As initially configured, the thing could only display upper-case characters, although it could output lower-case to the printer. Fortunately…er, not quite…fortunately the machine accommodated plug-in cards, and we acquired, for a couple of hundred dollars, an “eighty-column” card that permitted the monitor to display both cases. Did I mention that the software could also do italic and boldface provided the appropriate <tags>were entered</tags> in the word processing environment? But also, the eighty-column jobbie was a little slow: it could not keep up with my keyboard input, and then, as now, I am a fucking two-fingered typist.

Within half a year of taking delivery, although I purchased and played “Flight Simulator” (on a 5.25” floppy—how cool is that?) I could scarcely look at the goddamn machine without hating it, and myself for my folly in consenting to indenture myself to its purchase. The spouse, however, used it to “typeset” several pages worth of content in one issue of Tim Yohannan’s “Maximumrocknroll” magazine—this one. I met Tim Y, dead these many years now, once or twice during that period: he struck me as an exceptionally charmless character.

In late summer 1984 my wife again suggested a computer purchase, this time of an Apple Macintosh, which had first reached the consumer market earlier that year, and which had already struck me as the homeliest piece of consumer electronics I’d ever set eyes on. “Absolutely not,” I growled. “I will never consent to having another product from that loathsome company in my home again.” Perhaps I should mention here that for the nine years we cohabited following our move to Oakland in 1977, I was for various reasons the principal breadwinner as she worked lower-paying, temporary, part-time, voluntary or not-at-all gigs, and that I regarded my views on big-ticket expenditures as accordingly carrying a correspondingly greater weight.

Cannily, she said nothing to this. A couple of weeks later, working late—she was then employed at a software firm on Shattuck Avenue in Berkeley—she called to ask if I could fetch her from the workplace.
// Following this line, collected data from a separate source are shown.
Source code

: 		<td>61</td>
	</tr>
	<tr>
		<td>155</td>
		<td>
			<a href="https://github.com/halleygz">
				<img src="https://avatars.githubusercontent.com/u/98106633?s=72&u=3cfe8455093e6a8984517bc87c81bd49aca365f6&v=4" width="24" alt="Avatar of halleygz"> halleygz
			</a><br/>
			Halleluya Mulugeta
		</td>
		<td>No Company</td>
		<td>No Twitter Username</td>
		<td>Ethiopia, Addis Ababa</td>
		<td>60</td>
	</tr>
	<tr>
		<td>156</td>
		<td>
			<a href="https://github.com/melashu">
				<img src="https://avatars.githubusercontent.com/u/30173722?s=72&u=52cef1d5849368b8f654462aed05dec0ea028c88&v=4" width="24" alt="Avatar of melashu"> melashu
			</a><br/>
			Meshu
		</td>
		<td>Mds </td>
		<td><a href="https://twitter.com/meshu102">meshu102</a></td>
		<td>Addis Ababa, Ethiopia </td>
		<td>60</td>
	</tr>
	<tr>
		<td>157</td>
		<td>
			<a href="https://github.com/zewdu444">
When I arrived, she apologized, told me that the staff meeting was running overtime, led me to an otherwise empty room with an original Macintosh, the 128K model, booted up and running, I think, MacPaint.

I’d never seen anything like this. When she returned after three-quarters of an hour, I sighed: “Where do I sign?”

Two years later, she’d moved out, and on, to gigs in the IT/tech writing field that paid far more than she—or I—had ever made when we had common premises. But a year after that I began to make my living on the Mac (a story for another time, perhaps), and did so until my retirement in 2017, so yay. I probably could have brought home the same or greater income from the same employer during those latter three decades, but I would not have enjoyed myself as much, and would likely never have attained anything like the sundry technical and artistic proficiencies I can claim today. Thanks you, K. No, really.

I owe this also, I suppose, in minor part to that horrible Apple II+ back in the day. I salute the machine, halfheartedly, in whatever metal-retrieval landfill might have claimed it, you otherwise unmourned old thing.